Her general understanding of the disease was not significantly changed after psychoeducation, which was mainly explained because she had already obtained general knowledge of the disease prior to psychoeducation. She had many chances to learn about the disease from her physician during the six months between the first visit to our hospital and the beginning of psychoeducation. However, she actually obtained knowledge of mixed states from the psychoeducation, and she carefully learned the details of mixed states in a short time. One advantage of an individual method is that physicians can formulate a detailed response to patients. There is thus the possibility that individual psychoeducation could be more effective for patients with bipolar II disorder, because patients with bipolar II disorder often have different histories of present illness and different problems.

The ISS indicated that her mood based on ISS indicated was a mixed state at the first session and it was manic/hypomanic at the last session. At the start of psychoeducation, there was a discrepancy between her mood as scored on the ISS and her subjective perception, perhaps because she did not understand mixed states. She was hardly aware of the hypomanic state and strongly recognized the depressive state. In the final psychoeducation session, her mood as scored on the ISS matched her subjective perception, which may have been because she obtained knowledge of the mixed state and opinions about her mood from her family.

The largest success factor in the case was that the patient obtained knowledge of mixed states and became aware that the hypomanic state with exhilaration was not the ideal state. She recognized that the euthymic state, which she had believed to be depression before psychoeducation, was a comfortable state for her social life. This change contributed greatly to her improved quality of life. As many patients with bipolar disorder have gone long periods before receiving a diagnosis of the disorder [19], they may suffer from distorted awareness of the symptoms. In particular, in bipolar II disorder, detection of the disease is often delayed because the hypomanic state is difficult to recognize. Considering this, there are presumably many cases of bipolar disorders, especially bipolar II disorder, in which distortion in symptom recognition occurs, as it did in the present case. Therefore, psychoeducation, which might correct such distortion, should be further considered for the treatment of bipolar disorder in the future.

Individual psychoeducation might also be useful for a wide range of subjects because a patient could proceed at their own speed. The simpler method and the less restricted schedule of individual psychoeducation were also more suitable for patients’ attendance. Simple psychoeducation also has an advantage in terms of cost. The medical fee for this psychoeducation was only 3,300 yen (about 27.23 USD) per session. As this psychoeducation requires no special charges, it imposes less of a burden on patients and medical institutions.

There are some limitations in this case report. We developed the questionnaire used to assess the level of understanding of the disorder, and its reliability and validity have not been confirmed.

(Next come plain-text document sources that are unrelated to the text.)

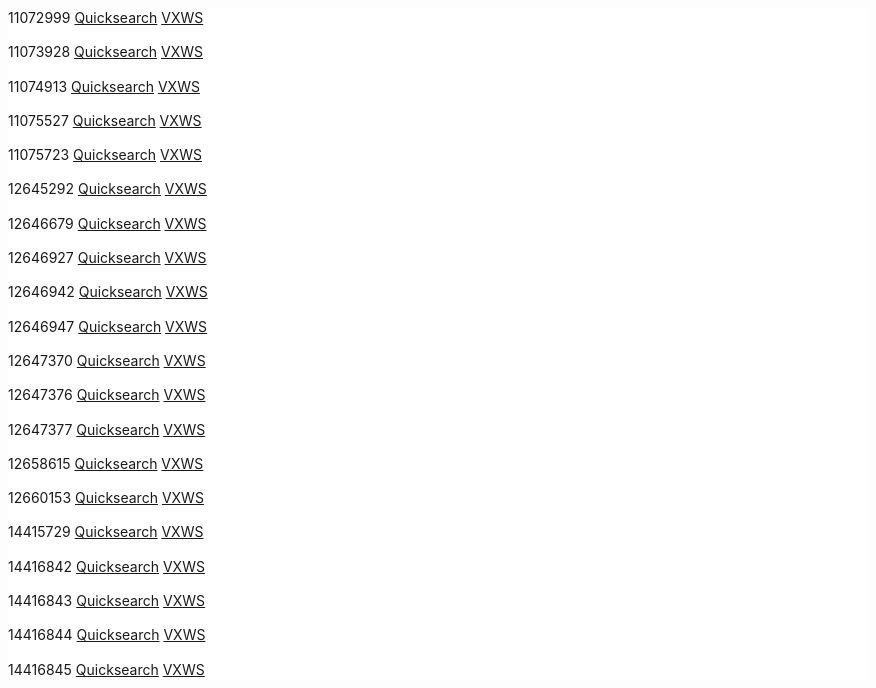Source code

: 11072999 [Quicksearch](https://search.library.yale.edu/catalog/11072999) [VXWS](http://prodorbis.library.yale.edu:7014/vxws/GetHoldingsService?bibId=11072999)

11073928 [Quicksearch](https://search.library.yale.edu/catalog/11073928) [VXWS](http://prodorbis.library.yale.edu:7014/vxws/GetHoldingsService?bibId=11073928)

11074913 [Quicksearch](https://search.library.yale.edu/catalog/11074913) [VXWS](http://prodorbis.library.yale.edu:7014/vxws/GetHoldingsService?bibId=11074913)

11075527 [Quicksearch](https://search.library.yale.edu/catalog/11075527) [VXWS](http://prodorbis.library.yale.edu:7014/vxws/GetHoldingsService?bibId=11075527)

11075723 [Quicksearch](https://search.library.yale.edu/catalog/11075723) [VXWS](http://prodorbis.library.yale.edu:7014/vxws/GetHoldingsService?bibId=11075723)

12645292 [Quicksearch](https://search.library.yale.edu/catalog/12645292) [VXWS](http://prodorbis.library.yale.edu:7014/vxws/GetHoldingsService?bibId=12645292)

12646679 [Quicksearch](https://search.library.yale.edu/catalog/12646679) [VXWS](http://prodorbis.library.yale.edu:7014/vxws/GetHoldingsService?bibId=12646679)

12646927 [Quicksearch](https://search.library.yale.edu/catalog/12646927) [VXWS](http://prodorbis.library.yale.edu:7014/vxws/GetHoldingsService?bibId=12646927)

12646942 [Quicksearch](https://search.library.yale.edu/catalog/12646942) [VXWS](http://prodorbis.library.yale.edu:7014/vxws/GetHoldingsService?bibId=12646942)

12646947 [Quicksearch](https://search.library.yale.edu/catalog/12646947) [VXWS](http://prodorbis.library.yale.edu:7014/vxws/GetHoldingsService?bibId=12646947)

12647370 [Quicksearch](https://search.library.yale.edu/catalog/12647370) [VXWS](http://prodorbis.library.yale.edu:7014/vxws/GetHoldingsService?bibId=12647370)

12647376 [Quicksearch](https://search.library.yale.edu/catalog/12647376) [VXWS](http://prodorbis.library.yale.edu:7014/vxws/GetHoldingsService?bibId=12647376)

12647377 [Quicksearch](https://search.library.yale.edu/catalog/12647377) [VXWS](http://prodorbis.library.yale.edu:7014/vxws/GetHoldingsService?bibId=12647377)

12658615 [Quicksearch](https://search.library.yale.edu/catalog/12658615) [VXWS](http://prodorbis.library.yale.edu:7014/vxws/GetHoldingsService?bibId=12658615)

12660153 [Quicksearch](https://search.library.yale.edu/catalog/12660153) [VXWS](http://prodorbis.library.yale.edu:7014/vxws/GetHoldingsService?bibId=12660153)

14415729 [Quicksearch](https://search.library.yale.edu/catalog/14415729) [VXWS](http://prodorbis.library.yale.edu:7014/vxws/GetHoldingsService?bibId=14415729)

14416842 [Quicksearch](https://search.library.yale.edu/catalog/14416842) [VXWS](http://prodorbis.library.yale.edu:7014/vxws/GetHoldingsService?bibId=14416842)

14416843 [Quicksearch](https://search.library.yale.edu/catalog/14416843) [VXWS](http://prodorbis.library.yale.edu:7014/vxws/GetHoldingsService?bibId=14416843)

14416844 [Quicksearch](https://search.library.yale.edu/catalog/14416844) [VXWS](http://prodorbis.library.yale.edu:7014/vxws/GetHoldingsService?bibId=14416844)

14416845 [Quicksearch](https://search.library.yale.edu/catalog/14416845) [VXWS](http://prodorbis.library.yale.edu:7014/vxws/GetHoldingsService?bibId=14416845)
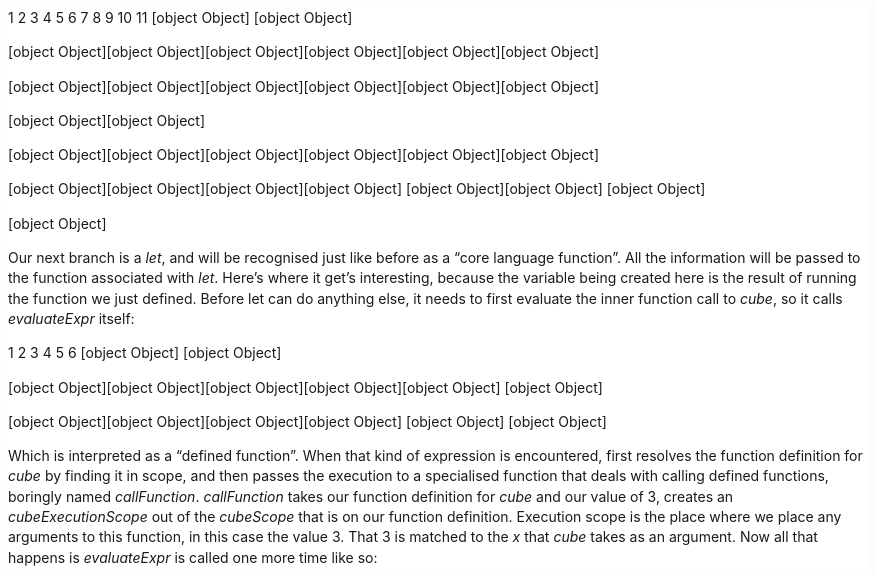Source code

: 1
2
3
4
5
6
7
8
9
10
11
[object Object]
[object Object]

[object Object][object Object][object Object][object Object][object Object][object Object]

[object Object][object Object][object Object][object Object][object Object][object Object]

[object Object][object Object]

[object Object][object Object][object Object][object Object][object Object][object Object]

[object Object][object Object][object Object][object Object]
[object Object][object Object]
[object Object]

[object Object]

Our next branch is a *let*, and will be recognised just like before as a “core language function”. All the information will be passed to the function associated with *let*. Here’s where it get’s interesting, because the variable being created here is the result of running the function we just defined. Before let can do anything else, it needs to first evaluate the inner function call to *cube*, so it calls *evaluateExpr* itself:

1
2
3
4
5
6
[object Object]
[object Object]

[object Object][object Object][object Object][object Object][object Object]  [object Object]

[object Object][object Object][object Object][object Object]
[object Object]
[object Object]

Which is interpreted as a “defined function”. When that kind of expression is encountered, first resolves the function definition for *cube* by finding it in scope, and then passes the execution to a specialised function that deals with calling defined functions, boringly named *callFunction*. *callFunction* takes our function definition for *cube* and our value of 3, creates an *cubeExecutionScope* out of the *cubeScope* that is on our function definition. Execution scope is the place where we place any arguments to this function, in this case the value 3. That 3 is matched to the *x* that *cube* takes as an argument. Now all that happens is *evaluateExpr* is called one more time like so:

The program’s long-term effectiveness was also not assessed. Thus, it is necessary to conduct further trials, including randomized controlled trials.

4. Conclusions

We reported that a simple individual psychoeducation program was efficacious in a patient with bipolar II disorder. The recognition of mood in this patient was significantly improved. A simple individual psychoeducation program might be thus useful and highly feasible in a clinical setting to treat bipolar disorder II.

Consent

Written informed consent was obtained from a participant after an explanation of the purpose and procedure of this research.

Competing Interests

Yuka Saito-Tanji is an employee and a stockholder of Eli Lilly. The other authors have no conflict of interests regarding the publication of this paper. This research did not receive any external funding.